Plutôt que de reproduire les modèles occidentaux hors de prix, créons des parcours adaptés. Des formations courtes (3 à 6 mois), modulaires, combinant théorie en ligne et pratique en présentiel. L'objectif : former massivement, pas élitairement.

2. Miser sur les "IA sobres"

Un ingénieur sénégalais me racontait comment son équipe avait développé une IA de diagnostic médical fonctionnant sur smartphone. Pas besoin de data centers pharaoniques ! Comme l'explique un expert d'Africa24TV, ces "IA frugales" qui utilisent des "machines classiques mises en réseau" correspondent parfaitement aux contraintes africaines.

3. Créer des écosystèmes locaux

Les États doivent passer des discours aux actes : budgets fléchés, partenariats universités-entreprises, incitations fiscales pour les centres de formation. L'exemple du Rwanda, qui forme 1000 spécialistes IA par an depuis 2023, montre la voie.

L'Afrique a ses atouts

D'ailleurs, l'Afrique n'est pas démunie. Elle dispose d'une population jeune (60% de moins de 25 ans), habituée à l'innovation technologique - qui a inventé le mobile money avant l'Europe ! - et d'un écosystème entrepreneurial bouillonnant.

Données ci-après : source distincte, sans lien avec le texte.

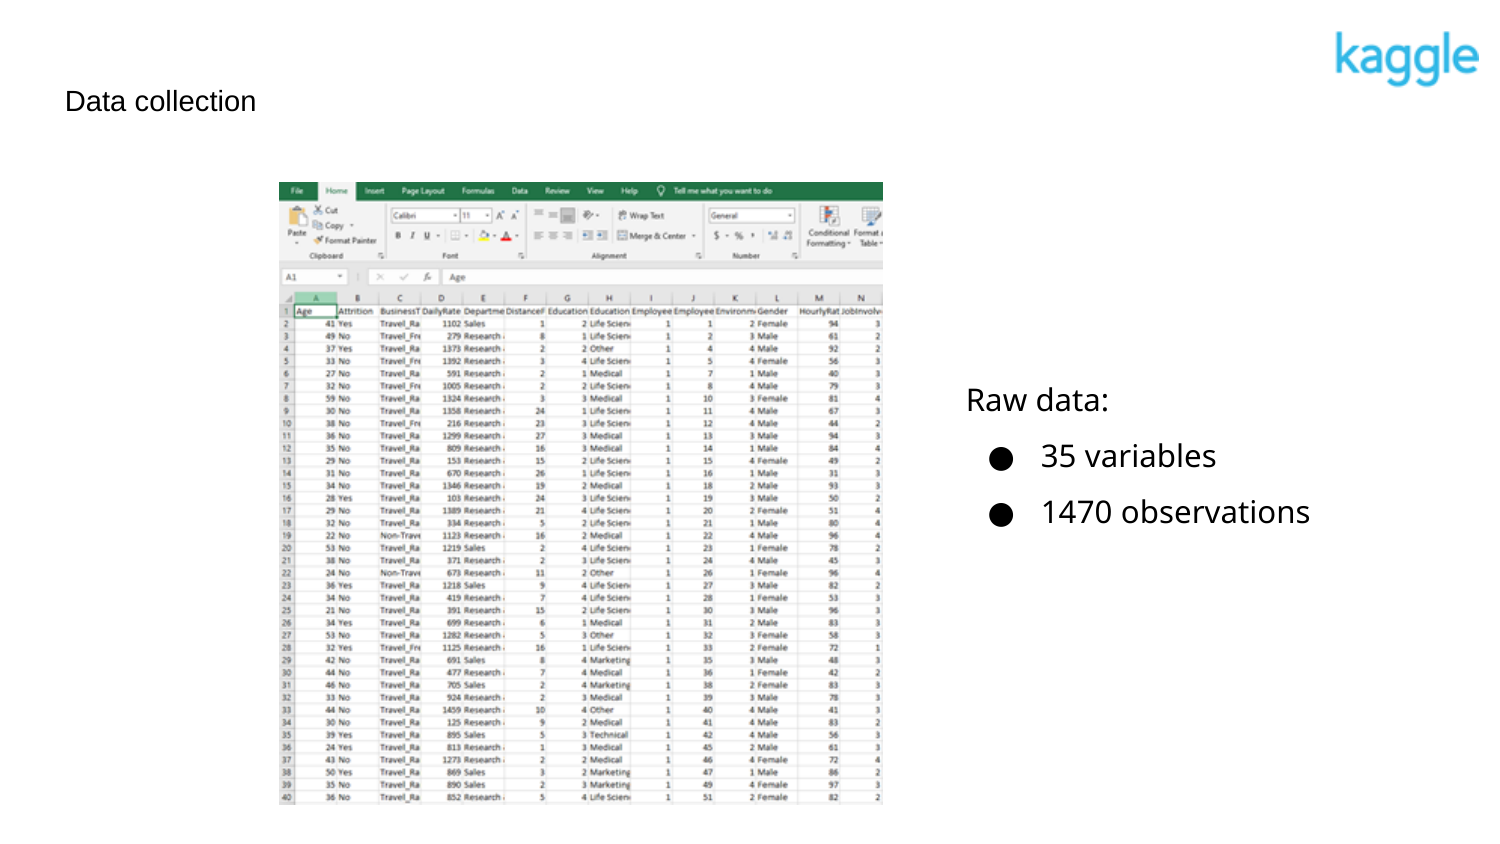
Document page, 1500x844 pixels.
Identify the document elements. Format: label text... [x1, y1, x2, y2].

text_box Raw data: 35 variables 1470 observations [950, 346, 1366, 546]
picture [279, 182, 883, 805]
picture [1328, 22, 1479, 94]
title Data collection [49, 67, 1448, 173]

Le succès des fintech africaines le prouve. Selon le dernier rapport McKinsey, leurs revenus bondiront de 10 milliards de dollars en 2023 à 47 milliards en 2028. Si on a réussi à révolutionner les paiements mobiles, pourquoi pas l'IA ?

Il faut agir maintenant

Revenons à Amina, la développeuse de Lagos. Six mois après notre rencontre, elle a rejoint un programme de formation que nous soutenons. Aujourd'hui, son application aide 5000 agriculteurs à optimiser leurs cultures. Une goutte d'eau ? Certes. Mais qui montre le chemin.

L'Afrique peut réussir sa transition IA. Mais cela demande de l'audace, des investissements ciblés et surtout de cesser d'attendre que les solutions viennent d'ailleurs. L'avenir numérique du continent se joue maintenant, pas demain.